Exact copies of all the lines below are needed, without the pictures.

## [DATA]
★ ★ ★

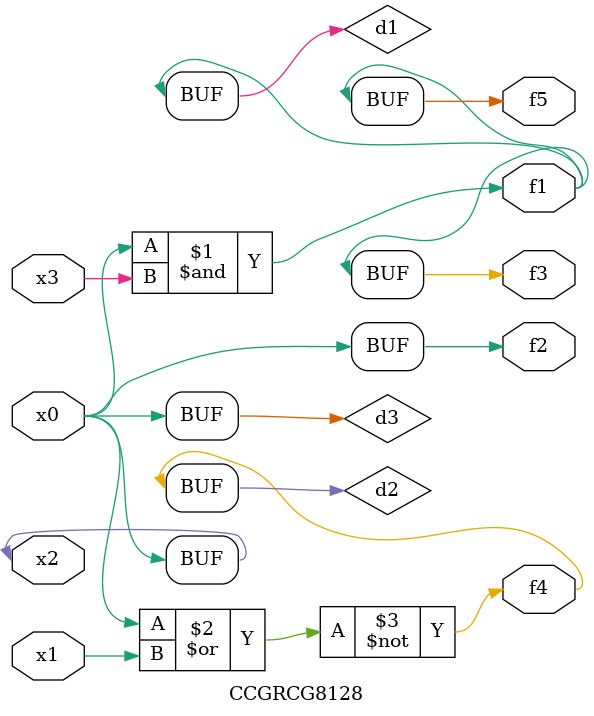
<source format=v>
module CCGRCG8128(
	input x0, x1, x2, x3,
	output f1, f2, f3, f4, f5
);

	wire d1, d2, d3;

	and (d1, x2, x3);
	nor (d2, x0, x1);
	buf (d3, x0, x2);
	assign f1 = d1;
	assign f2 = d3;
	assign f3 = d1;
	assign f4 = d2;
	assign f5 = d1;
endmodule

</source>
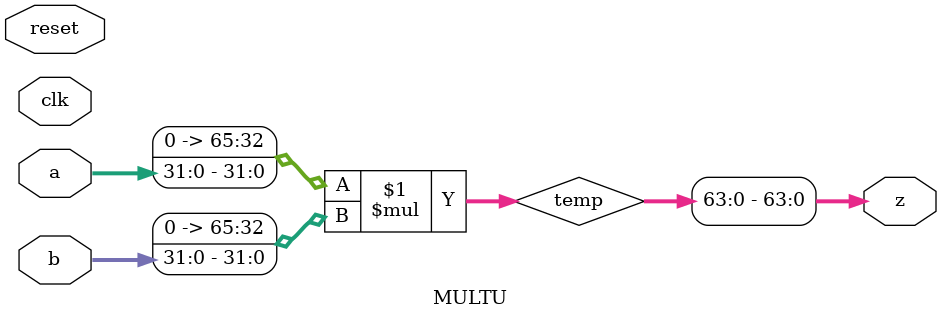
<source format=v>
`timescale 1ns / 1ps

module MULTU(
input clk, //³Ë·¨Æ÷Ê±ÖÓÐÅºÅ
input reset, //¸´Î»ÐÅºÅ£¬¸ßµçÆ½ÓÐÐ§
input [31:0] a, //ÊäÈëÊý a(±»³ËÊý)
input [31:0] b, //ÊäÈëÊý b£¨³ËÊý£©
output [63:0] z //³Ë»ýÊä³ö z
); 
 wire [65:0] temp;
   assign temp={1'b0,a}*{1'b0,b};
   assign z=temp[63:0];
//// ÉêÇë¼Ä´æÆ÷
// reg [63:0] temp;
// reg [63:0] stored0;
// reg [63:0] stored1;
// reg [63:0] stored2;
// reg [63:0] stored3;
// reg [63:0] stored4;
// reg [63:0] stored5; 
// reg [63:0] stored6;
// reg [63:0] stored7;
// reg [63:0] stored8;
// reg [63:0] stored9;
// reg [63:0] stored10;
// reg [63:0] stored11;
// reg [63:0] stored12;
// reg [63:0] stored13; 
// reg [63:0] stored14;
// reg [63:0] stored15;
// reg [63:0] stored16;
// reg [63:0] stored17;
// reg [63:0] stored18;
// reg [63:0] stored19;
// reg [63:0] stored20;
// reg [63:0] stored21; 
// reg [63:0] stored22;
// reg [63:0] stored23;
// reg [63:0] stored24;
// reg [63:0] stored25;
// reg [63:0] stored26;
// reg [63:0] stored27;
// reg [63:0] stored28;
// reg [63:0] stored29; 
// reg [63:0] stored30;
// reg [63:0] stored31;
 
//assign z = stored0+stored1+stored2+stored3+stored4+stored5+stored6+stored7
//   +stored8+stored9+stored10+stored11+stored12+stored13+stored14+stored15+
//   stored16+stored17+stored18+stored19+stored20+stored21+stored22+stored23+
//   stored24+stored25+stored26+stored27+stored28+stored29+stored30+stored31;

//always @(negedge clk or posedge reset)
// begin
// // reset ÖÃÁã
// if(reset) begin
// temp <= 0;
// stored0 <= 0;
// stored1 <= 0;
// stored2 <= 0;
// stored3 <= 0;
// stored4 <= 0;
// stored5 <= 0;
// stored6 <= 0;
// stored7 <= 0;
// stored8 <= 0;
// stored9 <= 0;
// stored10 <= 0;
// stored11 <= 0;
// stored12 <= 0;
// stored13 <= 0;
// stored14 <= 0;
// stored15 <= 0; 
// stored16 <= 0;
// stored17 <= 0;
// stored18 <= 0;
// stored19 <= 0;
// stored20 <= 0;
// stored21 <= 0;
// stored22 <= 0;
// stored23 <= 0; 
// stored24 <= 0;
// stored25 <= 0;
// stored26 <= 0;
// stored27 <= 0;
// stored28 <= 0;
// stored29 <= 0;
// stored30 <= 0;
// stored31 <= 0;
// end
// else begin
// //Í¨¹ý×Ö·ûÆ´½Ó·½Ê½±íÊ¾³öÖÐ¼äÏà³ËÖµ£¬²¢Ïà¼Ó
// stored0 <= b[0]? {32'b0, a} : 64'b0;
// stored1 <= b[1]? {31'b0, a, 1'b0} :64'b0;
// stored2 <= b[2]? {30'b0, a, 2'b0} :64'b0;
// stored3 <= b[3]? {29'b0, a, 3'b0} :64'b0;
// stored4 <= b[4]? {28'b0, a, 4'b0} :64'b0;
// stored5 <= b[5]? {27'b0, a, 5'b0} :64'b0;
// stored6 <= b[6]? {26'b0, a, 6'b0} :64'b0; 
// stored7 <= b[7]? {25'b0, a, 7'b0} :64'b0;
// stored8 <= b[8]? {24'b0, a, 8'b0} :64'b0;
// stored9 <= b[9]? {23'b0, a, 9'b0} :64'b0;
// stored10 <= b[10]? {22'b0, a, 10'b0} :64'b0;
// stored11 <= b[11]? {21'b0, a, 11'b0} :64'b0;
// stored12 <= b[12]? {20'b0, a, 12'b0} :64'b0;
// stored13 <= b[13]? {19'b0, a, 13'b0} :64'b0;
// stored14 <= b[14]? {18'b0, a, 14'b0} :64'b0; 
// stored15 <= b[15]? {17'b0, a, 15'b0} :64'b0;
// stored16 <= b[16]? {16'b0, a, 16'b0} :64'b0;
// stored17 <= b[17]? {15'b0, a, 17'b0} :64'b0;
// stored18 <= b[18]? {14'b0, a, 18'b0} :64'b0;
// stored19 <= b[19]? {13'b0, a, 19'b0} :64'b0;
// stored20 <= b[20]? {12'b0, a, 20'b0} :64'b0;
// stored21 <= b[21]? {11'b0, a, 21'b0} :64'b0;
// stored22 <= b[22]? {10'b0, a, 22'b0} :64'b0; 
// stored23 <= b[23]? {9'b0, a, 23'b0} :64'b0;
// stored24 <= b[24]? {8'b0, a, 24'b0} :64'b0;
// stored25 <= b[25]? {7'b0, a, 25'b0} :64'b0;
// stored26 <= b[26]? {6'b0, a, 26'b0} :64'b0;
// stored27 <= b[27]? {5'b0, a, 27'b0} :64'b0;
// stored28 <= b[28]? {4'b0, a, 28'b0} :64'b0;
// stored29 <= b[29]? {3'b0, a, 29'b0} :64'b0;
// stored30 <= b[30]? {2'b0, a, 30'b0} :64'b0; 
// stored31 <= b[31]? {1'b0, a, 31'b0} :64'b0;
  
// end
// end
  
endmodule

</source>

★ ★ ★

## [RESPONSE TO THIS EXERCISE]
<source format=v>
module CCGRCG8128(
	input x0, x1, x2, x3,
	output f1, f2, f3, f4, f5
);

	wire d1, d2, d3;

	and (d1, x2, x3);
	nor (d2, x0, x1);
	buf (d3, x0, x2);
	assign f1 = d1;
	assign f2 = d3;
	assign f3 = d1;
	assign f4 = d2;
	assign f5 = d1;
endmodule

</source>
<source format=v>
`timescale 1ns / 1ps

module MULTU(
input clk, //³Ë·¨Æ÷Ê±ÖÓÐÅºÅ
input reset, //¸´Î»ÐÅºÅ£¬¸ßµçÆ½ÓÐÐ§
input [31:0] a, //ÊäÈëÊý a(±»³ËÊý)
input [31:0] b, //ÊäÈëÊý b£¨³ËÊý£©
output [63:0] z //³Ë»ýÊä³ö z
); 
 wire [65:0] temp;
   assign temp={1'b0,a}*{1'b0,b};
   assign z=temp[63:0];
//// ÉêÇë¼Ä´æÆ÷
// reg [63:0] temp;
// reg [63:0] stored0;
// reg [63:0] stored1;
// reg [63:0] stored2;
// reg [63:0] stored3;
// reg [63:0] stored4;
// reg [63:0] stored5; 
// reg [63:0] stored6;
// reg [63:0] stored7;
// reg [63:0] stored8;
// reg [63:0] stored9;
// reg [63:0] stored10;
// reg [63:0] stored11;
// reg [63:0] stored12;
// reg [63:0] stored13; 
// reg [63:0] stored14;
// reg [63:0] stored15;
// reg [63:0] stored16;
// reg [63:0] stored17;
// reg [63:0] stored18;
// reg [63:0] stored19;
// reg [63:0] stored20;
// reg [63:0] stored21; 
// reg [63:0] stored22;
// reg [63:0] stored23;
// reg [63:0] stored24;
// reg [63:0] stored25;
// reg [63:0] stored26;
// reg [63:0] stored27;
// reg [63:0] stored28;
// reg [63:0] stored29; 
// reg [63:0] stored30;
// reg [63:0] stored31;
 
//assign z = stored0+stored1+stored2+stored3+stored4+stored5+stored6+stored7
//   +stored8+stored9+stored10+stored11+stored12+stored13+stored14+stored15+
//   stored16+stored17+stored18+stored19+stored20+stored21+stored22+stored23+
//   stored24+stored25+stored26+stored27+stored28+stored29+stored30+stored31;

//always @(negedge clk or posedge reset)
// begin
// // reset ÖÃÁã
// if(reset) begin
// temp <= 0;
// stored0 <= 0;
// stored1 <= 0;
// stored2 <= 0;
// stored3 <= 0;
// stored4 <= 0;
// stored5 <= 0;
// stored6 <= 0;
// stored7 <= 0;
// stored8 <= 0;
// stored9 <= 0;
// stored10 <= 0;
// stored11 <= 0;
// stored12 <= 0;
// stored13 <= 0;
// stored14 <= 0;
// stored15 <= 0; 
// stored16 <= 0;
// stored17 <= 0;
// stored18 <= 0;
// stored19 <= 0;
// stored20 <= 0;
// stored21 <= 0;
// stored22 <= 0;
// stored23 <= 0; 
// stored24 <= 0;
// stored25 <= 0;
// stored26 <= 0;
// stored27 <= 0;
// stored28 <= 0;
// stored29 <= 0;
// stored30 <= 0;
// stored31 <= 0;
// end
// else begin
// //Í¨¹ý×Ö·ûÆ´½Ó·½Ê½±íÊ¾³öÖÐ¼äÏà³ËÖµ£¬²¢Ïà¼Ó
// stored0 <= b[0]? {32'b0, a} : 64'b0;
// stored1 <= b[1]? {31'b0, a, 1'b0} :64'b0;
// stored2 <= b[2]? {30'b0, a, 2'b0} :64'b0;
// stored3 <= b[3]? {29'b0, a, 3'b0} :64'b0;
// stored4 <= b[4]? {28'b0, a, 4'b0} :64'b0;
// stored5 <= b[5]? {27'b0, a, 5'b0} :64'b0;
// stored6 <= b[6]? {26'b0, a, 6'b0} :64'b0; 
// stored7 <= b[7]? {25'b0, a, 7'b0} :64'b0;
// stored8 <= b[8]? {24'b0, a, 8'b0} :64'b0;
// stored9 <= b[9]? {23'b0, a, 9'b0} :64'b0;
// stored10 <= b[10]? {22'b0, a, 10'b0} :64'b0;
// stored11 <= b[11]? {21'b0, a, 11'b0} :64'b0;
// stored12 <= b[12]? {20'b0, a, 12'b0} :64'b0;
// stored13 <= b[13]? {19'b0, a, 13'b0} :64'b0;
// stored14 <= b[14]? {18'b0, a, 14'b0} :64'b0; 
// stored15 <= b[15]? {17'b0, a, 15'b0} :64'b0;
// stored16 <= b[16]? {16'b0, a, 16'b0} :64'b0;
// stored17 <= b[17]? {15'b0, a, 17'b0} :64'b0;
// stored18 <= b[18]? {14'b0, a, 18'b0} :64'b0;
// stored19 <= b[19]? {13'b0, a, 19'b0} :64'b0;
// stored20 <= b[20]? {12'b0, a, 20'b0} :64'b0;
// stored21 <= b[21]? {11'b0, a, 21'b0} :64'b0;
// stored22 <= b[22]? {10'b0, a, 22'b0} :64'b0; 
// stored23 <= b[23]? {9'b0, a, 23'b0} :64'b0;
// stored24 <= b[24]? {8'b0, a, 24'b0} :64'b0;
// stored25 <= b[25]? {7'b0, a, 25'b0} :64'b0;
// stored26 <= b[26]? {6'b0, a, 26'b0} :64'b0;
// stored27 <= b[27]? {5'b0, a, 27'b0} :64'b0;
// stored28 <= b[28]? {4'b0, a, 28'b0} :64'b0;
// stored29 <= b[29]? {3'b0, a, 29'b0} :64'b0;
// stored30 <= b[30]? {2'b0, a, 30'b0} :64'b0; 
// stored31 <= b[31]? {1'b0, a, 31'b0} :64'b0;
  
// end
// end
  
endmodule

</source>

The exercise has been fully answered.